According to Dr. Kiley, the NHLBI will continue to lead efforts in enhancing public education and outreach, primarily through the COPD Learn More Breathe Better campaign. “The campaign is a call to action among those at risk for COPD,” he says. “We also want to learn about how healthcare providers—particularly those in primary care—are addressing and treating these patients.” He adds that the campaign has developed tools and other resources to facilitate COPD discussions in the exam room.

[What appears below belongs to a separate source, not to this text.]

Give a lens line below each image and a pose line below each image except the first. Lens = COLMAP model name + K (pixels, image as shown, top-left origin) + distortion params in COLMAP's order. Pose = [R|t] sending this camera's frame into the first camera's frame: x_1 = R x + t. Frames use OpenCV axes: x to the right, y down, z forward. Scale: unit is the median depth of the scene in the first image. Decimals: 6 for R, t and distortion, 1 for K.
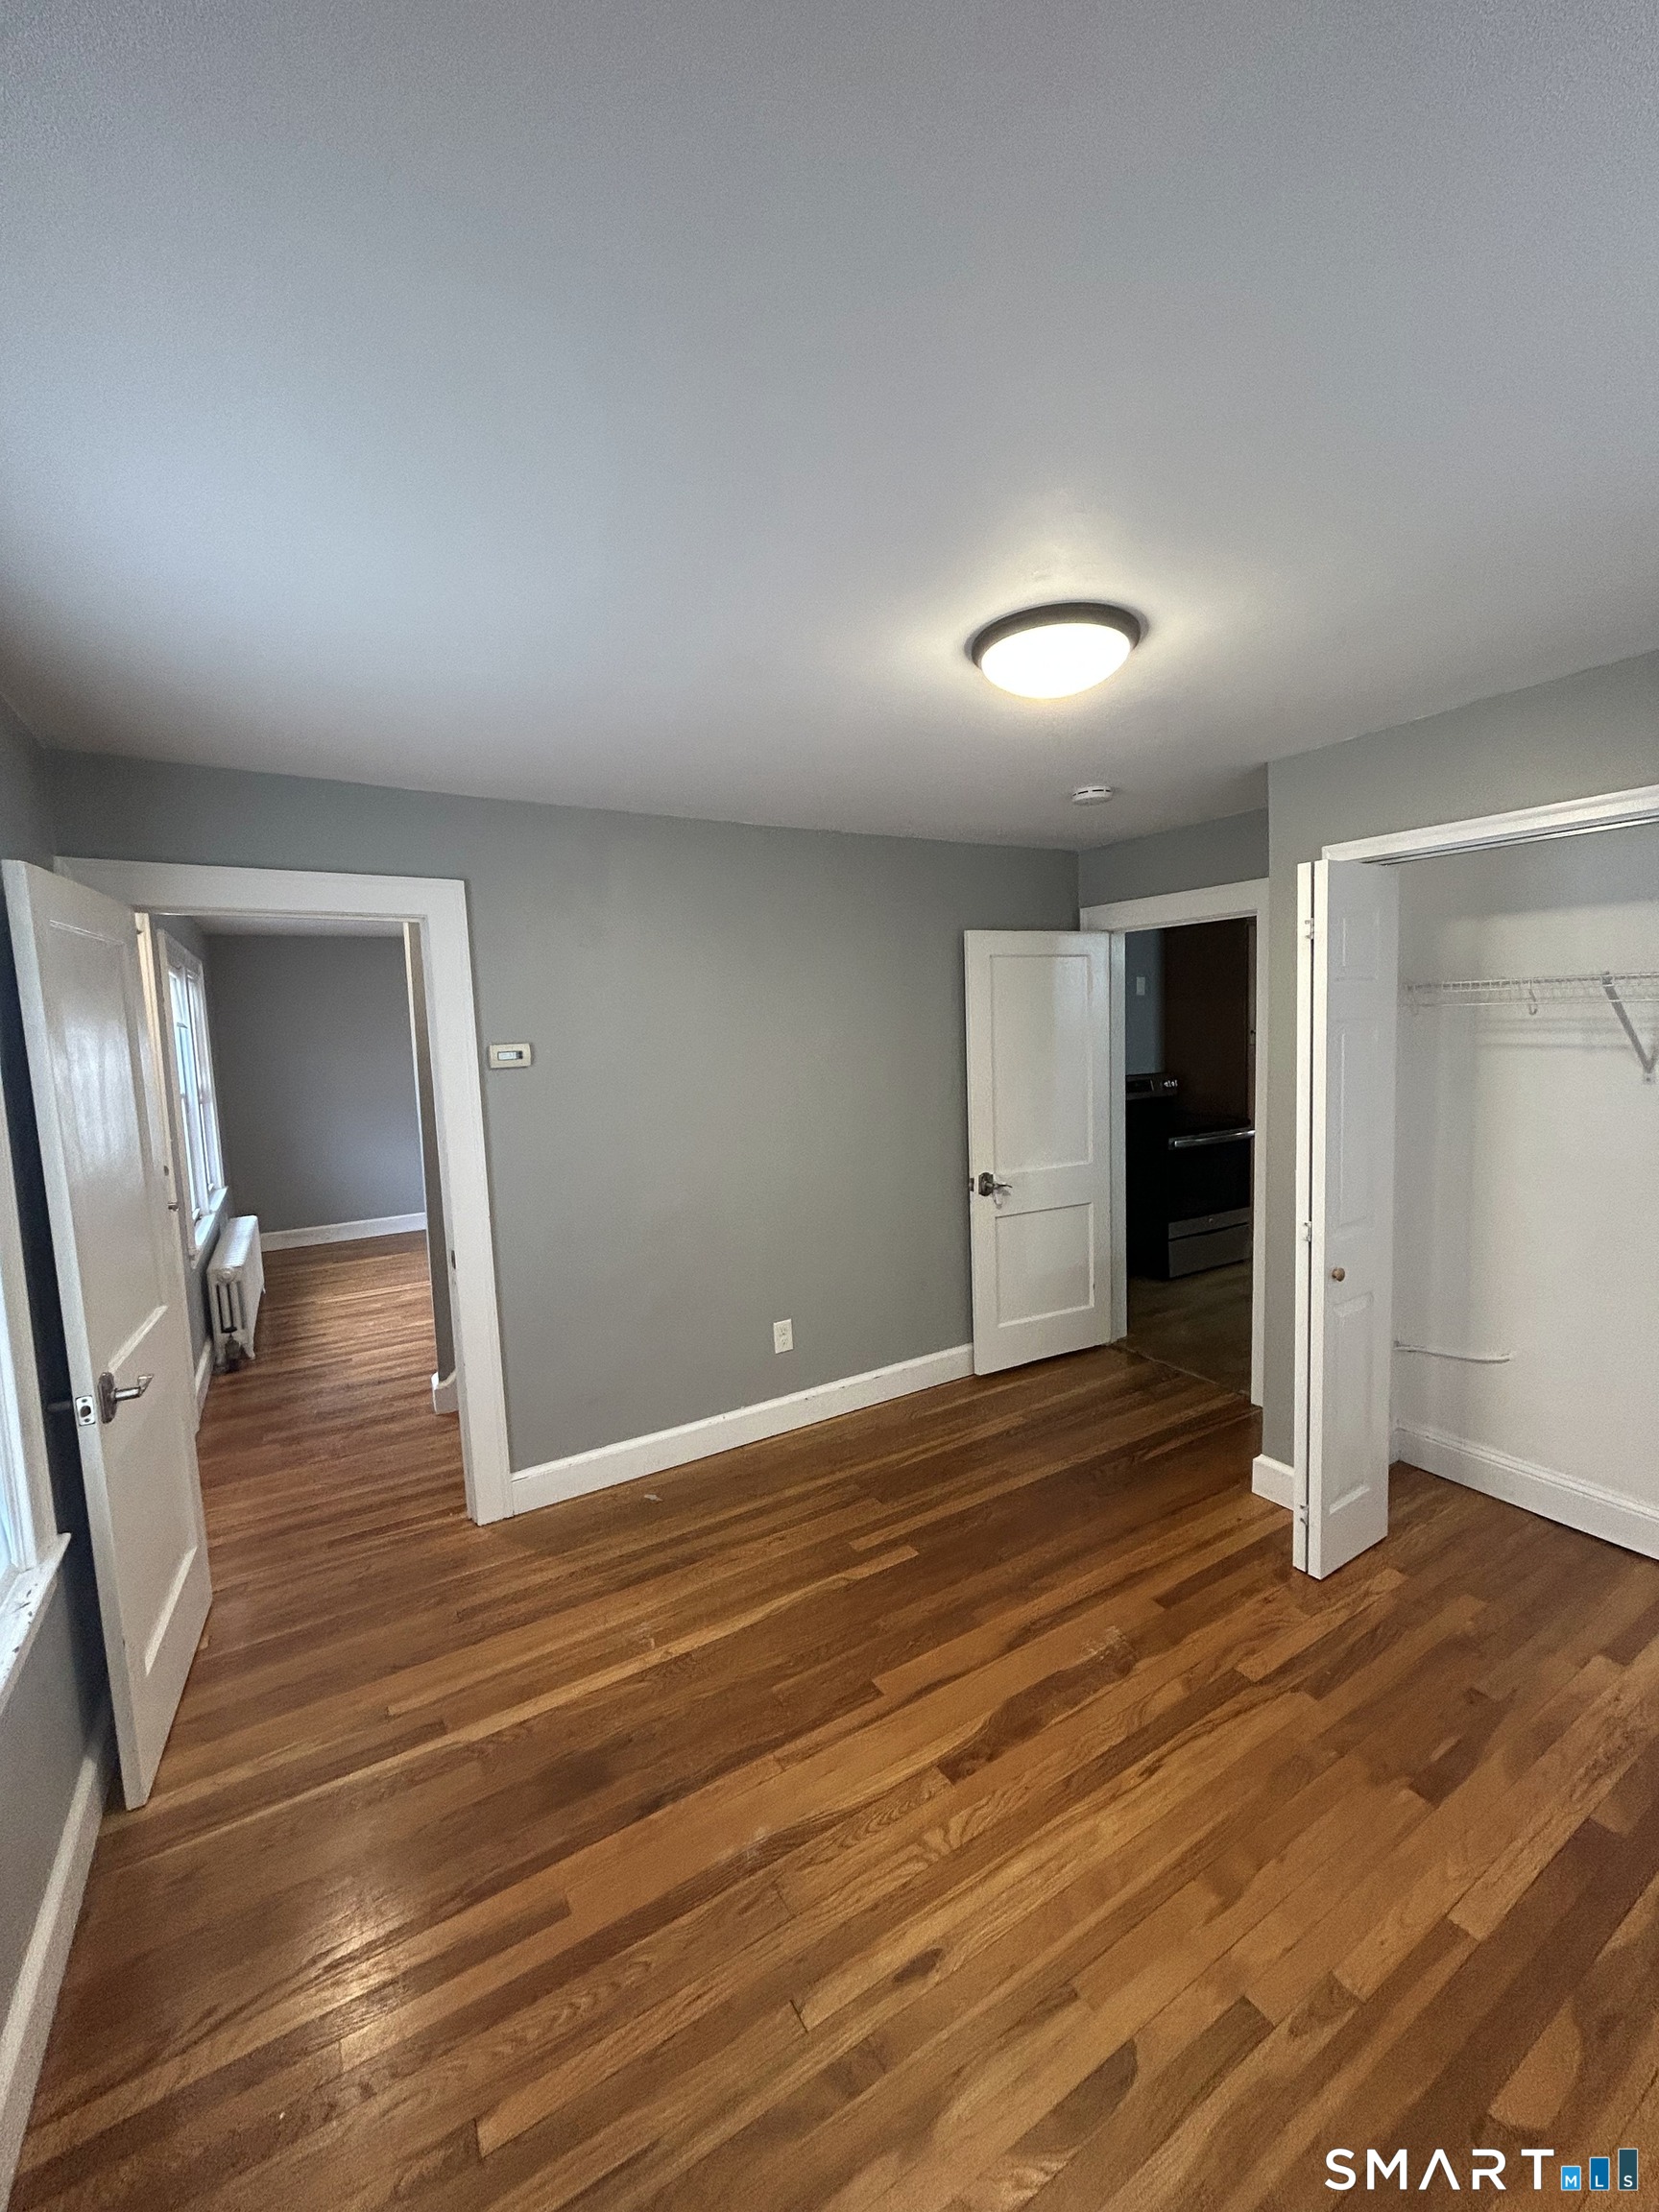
lens RADIAL K [[890.1, 0, 829.5], [0, 890.1, 1106.0], [0, 0, 1]] dist [-0.000543, 0.002012]
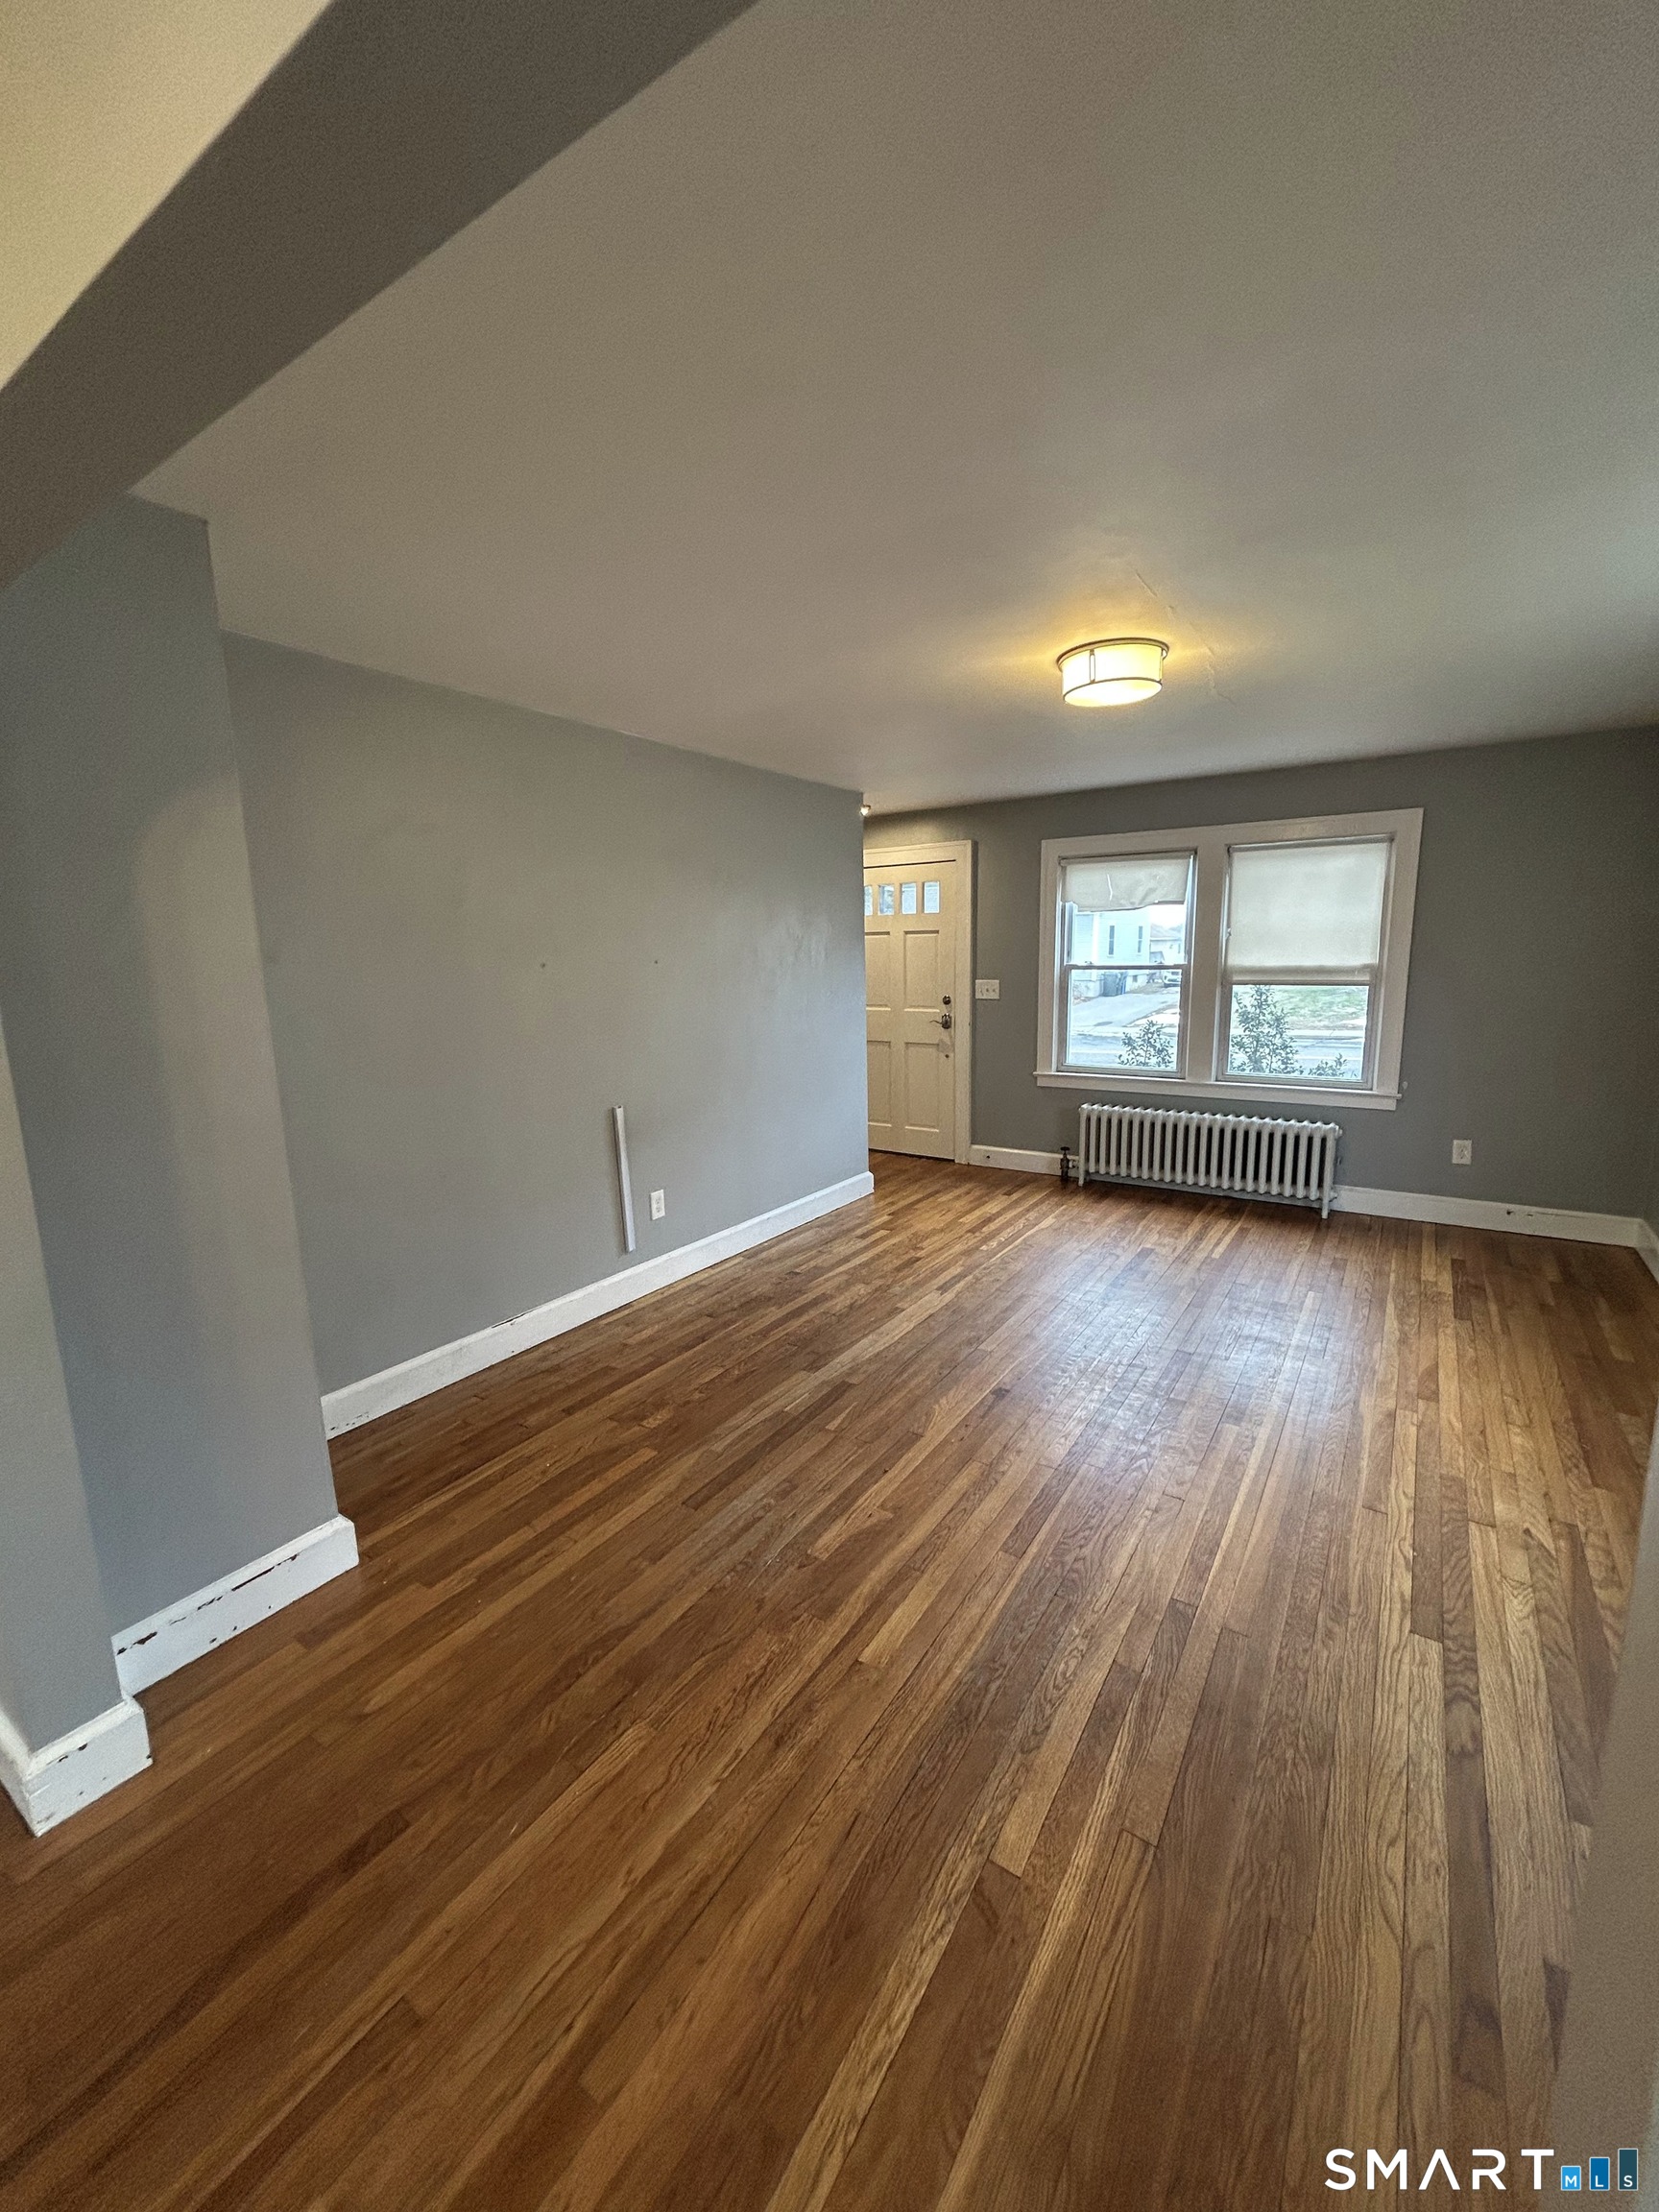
lens RADIAL K [[888.8, 0, 829.5], [0, 888.8, 1106.0], [0, 0, 1]] dist [-0.003153, 0.000503]
pose [[-0.906390, 0.126055, -0.403196, 0.129758], [0.014686, 0.963268, 0.268140, -0.143629], [0.422187, 0.237118, -0.874948, 1.784526]]
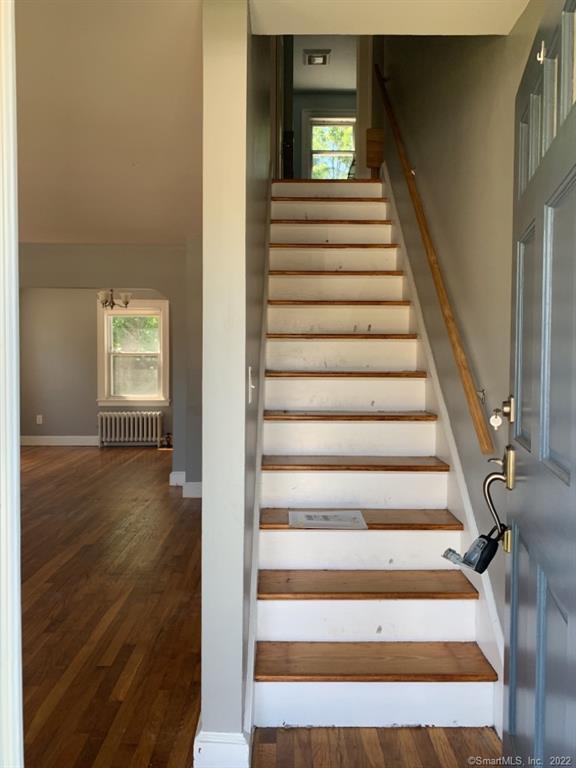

The NHLBI is also trying to bolster the dialogue on COPD with workshops that are attended by representatives from federal agencies and institutes invested in research and education about the disease. Attendees share information about current COPD activities and identify areas where collaboration could improve prevention, ascertainment, diagnosis, and treatment. Plans are in the works to have representatives meet with external, non-federal stakeholders to discuss strategies for responding to the growing COPD burden.
“While it’s encouraging that there have been positive developments, the challenge remains that more than one in three Americans still don’t know what COPD is or how it affects them,” Dr. Kiley says. “Less than half of these people understand that COPD can be treated. This is the only major disease state in which the number of annual deaths is not decreasing. It’s critical for healthcare providers and patients to understand the risks and be proactive about recognizing symptoms as early as possible.”